Required action = Resume the passage below about the four sycamore trees on the edge of the Wilderness property, picking up after its last sentence.

Reading passage =
━━━
There are four sycamore trees along the edge of a property known as “the Wilderness” in my town. I’m constantly in awe of their magnificence every time I walk by, which is often, and have wondered how old they are. I wanted to measure them this week but the snow is too deep to get around them. So, I guesstimated the diameter as 50” which would make them around 200 years old. Seems about right, although I think it might be a little underestimated.

The 5 acre site, where they sit along the edge, is private property that once provided shelter for soldiers and a family in a root cellar during the War of 1812 as the town burned down. The house on the property was built in 1816 and is currently occupied. One mile creek meanders through.
━━━
Given information =
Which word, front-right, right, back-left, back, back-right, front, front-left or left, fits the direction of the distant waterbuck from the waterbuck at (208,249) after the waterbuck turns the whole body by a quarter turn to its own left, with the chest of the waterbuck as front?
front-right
━━━
Answer to the problem =
The Wilderness has historical significance. Besides its natural beauty, it was once the home of William Claus, Deputy Superintendent of the Indian Department and one of the three trustees of the Six Nations. This next part makes me grimace a little. It is said that it was given by the Six Nations Indians to Mr. Claus’ wife Nancy Johnson “in token of her many deeds of kindness.” Her father Sir William Johnson negotiated the Treaty of Niagara with 24 Indigenous nations in 1764. The Treaty formed the basis for the original treaty relationship between Indigenous peoples and settlers in Eastern North America. It was considered a high point of colonial relations with Indigenous peoples, a treaty of sharing of the land, not conquest.

Those trees have witnessed a lot.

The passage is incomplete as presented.